Likely playing on her perennial smash hit “All I Want For Christmas Is You,” Carey’s company (Lotion LLC) applied last year at the federal trademark office to register the “Queen” name as an exclusive brand name for a variety of different goods and services, ranging from music to alcohol to fragrances.
But in a legal opposition filing last week, singer Elizabeth Chan and her attorneys at the law firm Wilmer Hale asked the office to reject Carey’s application. They say Chan (“pop music’s only full-time Christmas singer”) has been repeatedly dubbed the “Queen of Christmas,” and that it would be unfair to let Carey monopolize the title.
“Christmas is big enough for more than one ‘Queen,’” wrote Chan’s attorney Louis Tompros. “But this opposition proceeding is sadly necessary because Ms. Carey’s Lotion LLC company is nevertheless trying to claim sole ownership of the title and designation ‘Queen of Christmas’.”
Citing an interview Carey gave last year, Chan’s legal filing argued that Carey had “candidly admitted” that she did not create the title and that she “does not even consider herself the Queen of Christmas.” The opposition filing also said that multiple artists had been dubbed with the nickname, including not just herself and Carey but also Brenda Lee and Darlene Love.
On Monday, Love weighed in on the situation on Facebook, noting that David Letterman had “officially declared me the Queen of Christmas 29 years ago” – a year before Carey released “All I Want For Christmas Is You” in 1994.
“Is it true that Mariah Carey trademarked ‘Queen of Christmas?’ What does that mean that I can’t use that title?” Love asked in the post. “At 81 years of age I’m NOT changing anything. I’ve been in the business for 52 years, have earned it and can still hit those notes! If Mariah has a problem call David or my lawyer!!”
Trademarks are different than copyrights, and they do not give someone blanket ownership over particular words. If Carey wins the registrations and wanted to sue someone like Chan, she would still need to prove that consumers had confused the two – not always an easy task, particularly with a fairly unoriginal name like “Queen of Christmas.” But they would empower Carey’s company to start threatening litigation and crowding out others from using it in similar commercial contexts, including Chan.
It’s unclear exactly what motivated Carey and her lawyers (from the elite trademark law firm Fross Zelnick) to file the applications, particularly after she gave an interview in December in which she seemed to disclaim the title: “To me, Mary is the Queen of Christmas.” Her attorney and her reps did not immediately return a request for comment on the effort to secure the trademarks or Chan’s case against them.
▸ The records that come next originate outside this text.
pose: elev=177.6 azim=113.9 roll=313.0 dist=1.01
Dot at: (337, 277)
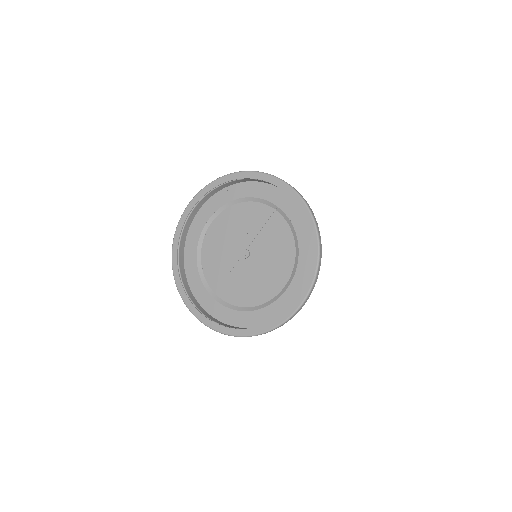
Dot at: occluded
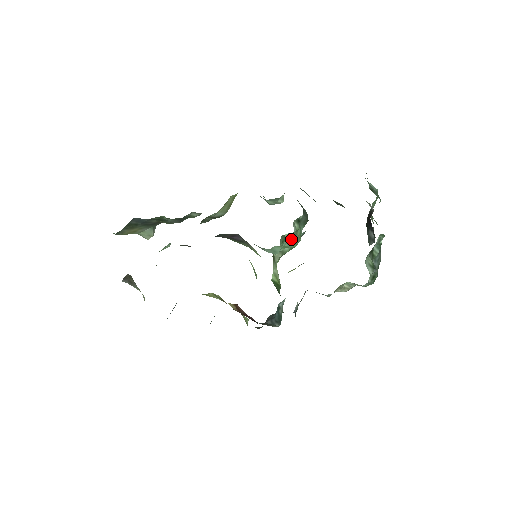
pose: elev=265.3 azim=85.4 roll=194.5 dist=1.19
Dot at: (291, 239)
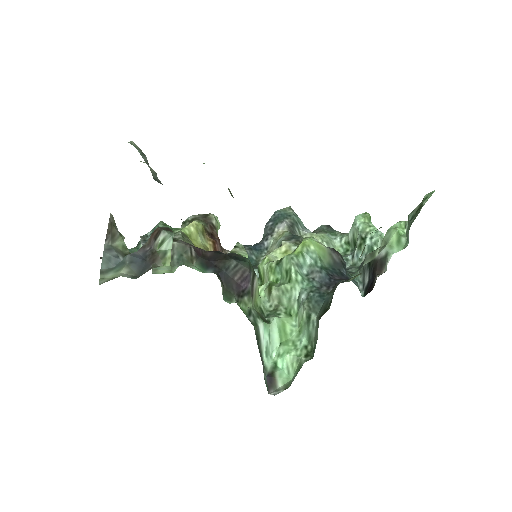
Dot at: (294, 298)
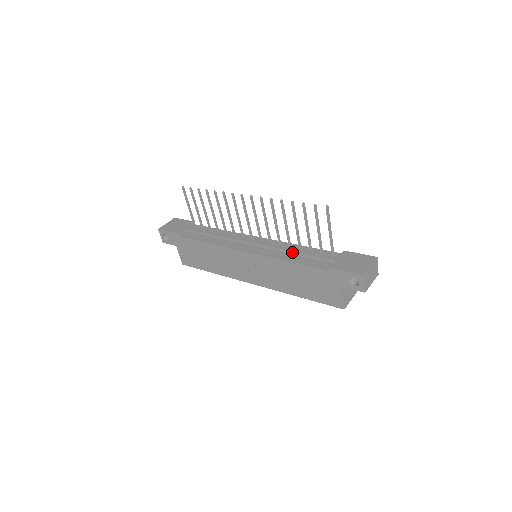
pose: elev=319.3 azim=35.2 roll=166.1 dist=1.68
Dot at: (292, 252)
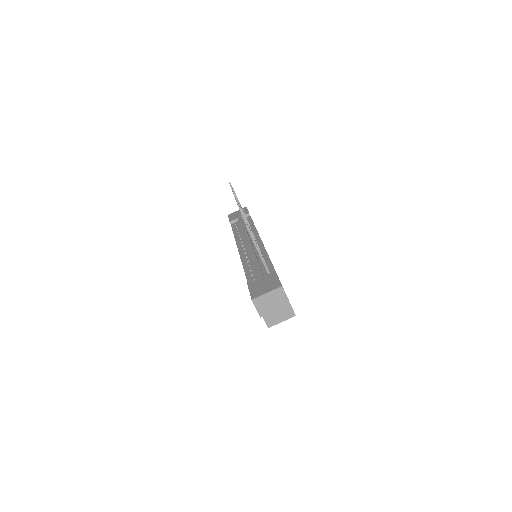
Dot at: (252, 260)
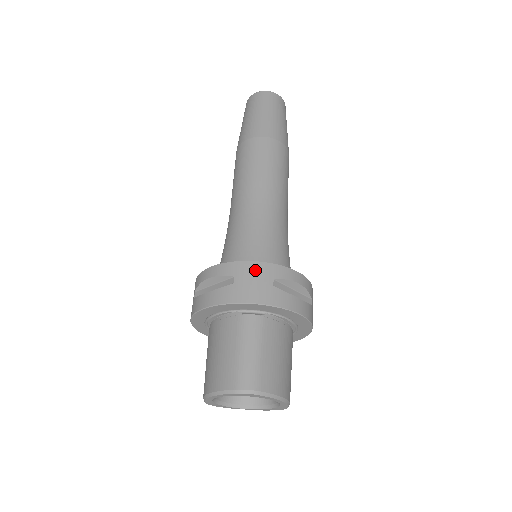
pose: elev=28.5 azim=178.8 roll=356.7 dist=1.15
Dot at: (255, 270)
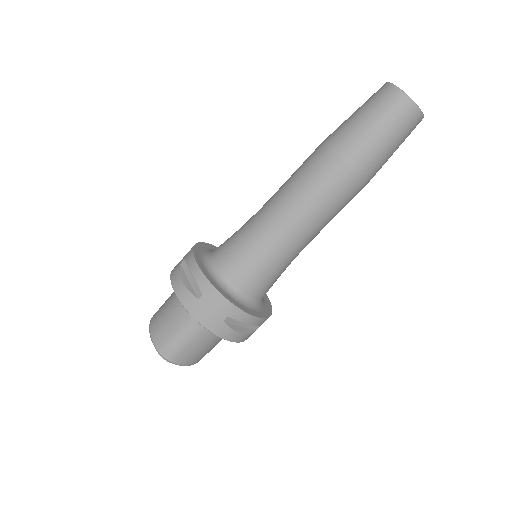
Dot at: (219, 303)
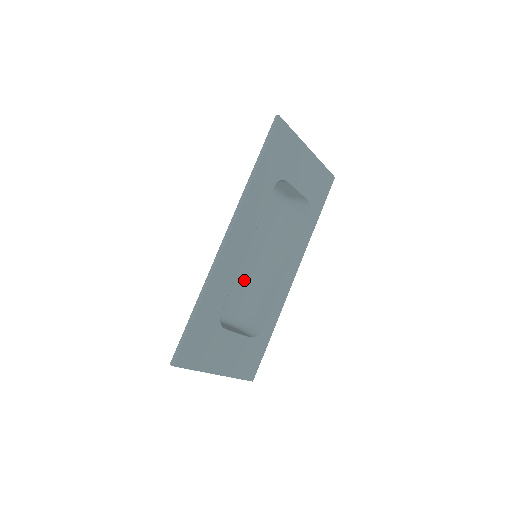
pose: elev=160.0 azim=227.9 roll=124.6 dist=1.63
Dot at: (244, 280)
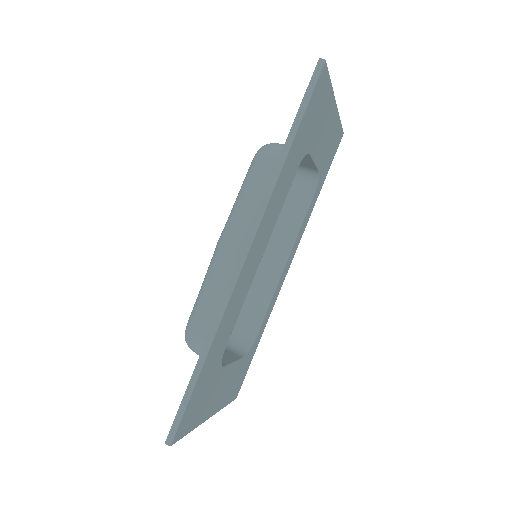
Dot at: occluded
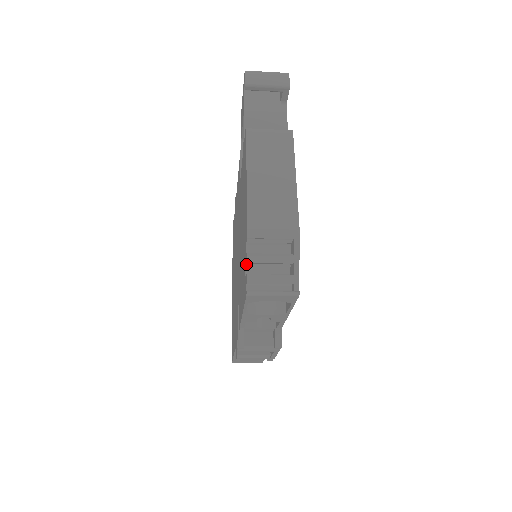
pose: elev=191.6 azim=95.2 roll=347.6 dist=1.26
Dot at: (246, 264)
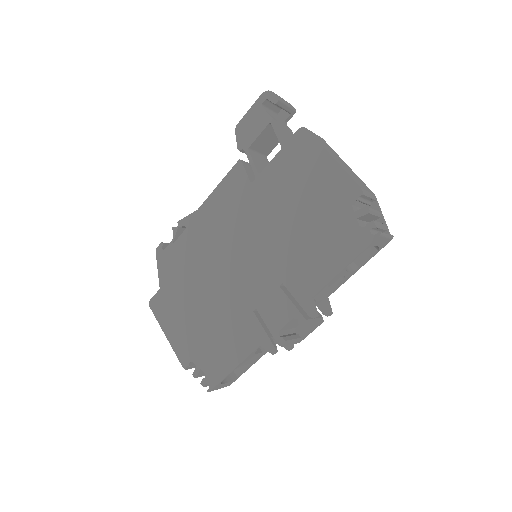
Dot at: (357, 219)
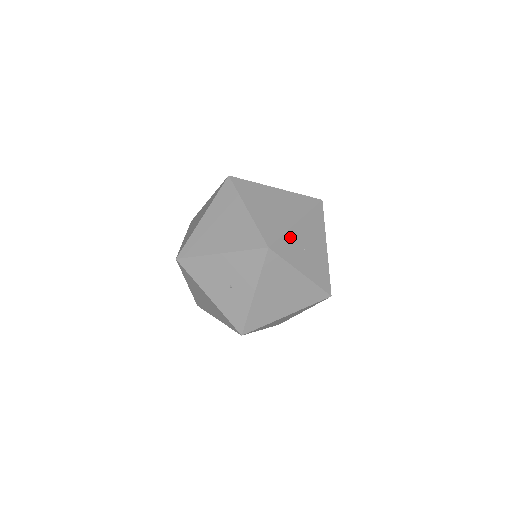
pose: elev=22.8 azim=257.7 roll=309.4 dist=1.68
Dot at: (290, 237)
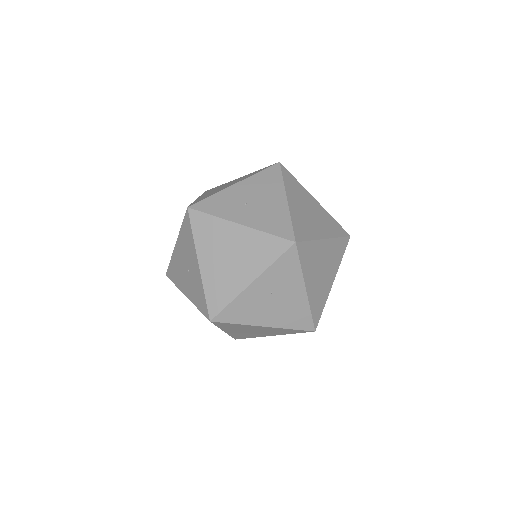
Dot at: (222, 196)
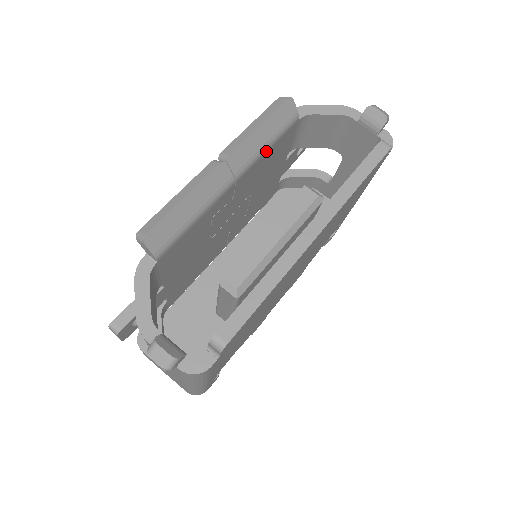
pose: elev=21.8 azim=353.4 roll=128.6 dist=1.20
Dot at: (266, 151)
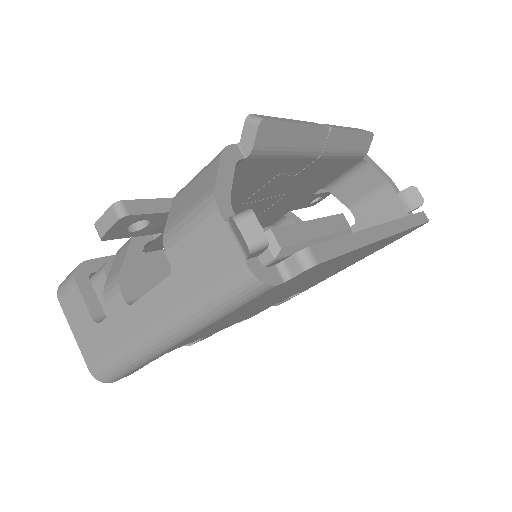
Dot at: (341, 157)
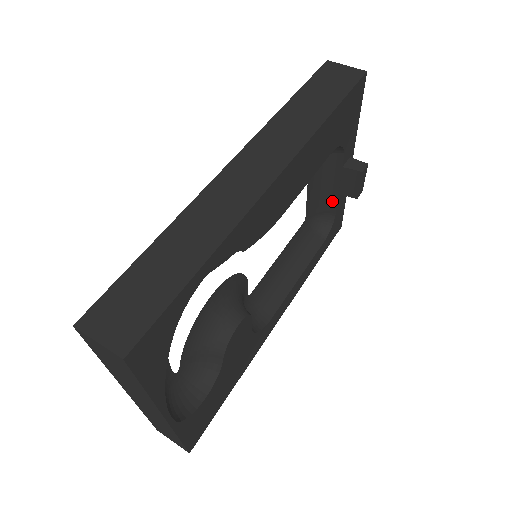
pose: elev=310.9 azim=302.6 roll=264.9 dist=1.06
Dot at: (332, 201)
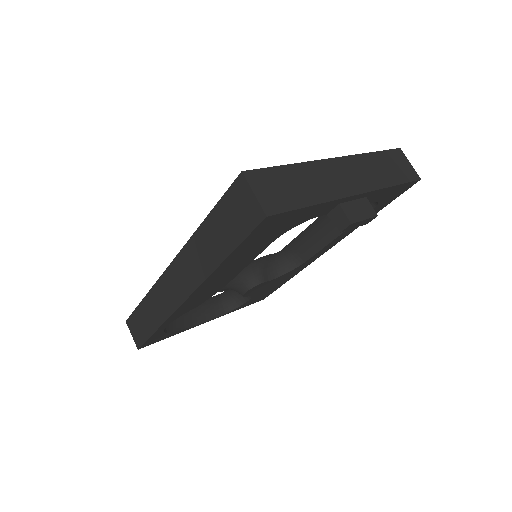
Dot at: occluded
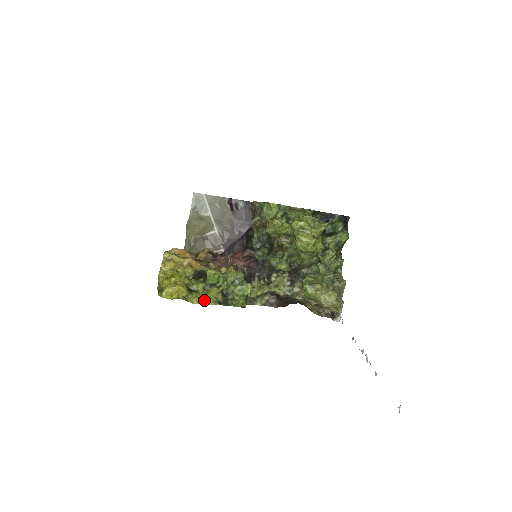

The case was filed at the Trademark Trial and Appeal Board, a court-like body within the U.S. Patent and Trademark Office that decides disputes over who is entitled to register particular trademarks. If Chan wins her case, it doesn’t mean Carey must stop using the name herself – only that she cannot stop others from using it too.
“Ms. Carey can call herself whatever she wants, but she shouldn’t have the ability to block others from doing the same,” said Chan’s attorney Tompros, a veteran trademark litigator. “If Mariah Carey were successful, her company might sue someone for knitting and selling a ‘Queen of Christmas’ sweater on Etsy, or ask a radio station to cease and desist from labeling anyone other than Mariah the ‘Queen of Christmas.’ We are representing Elizabeth for free in this case, because of the importance of preventing this kind of trademark abuse.”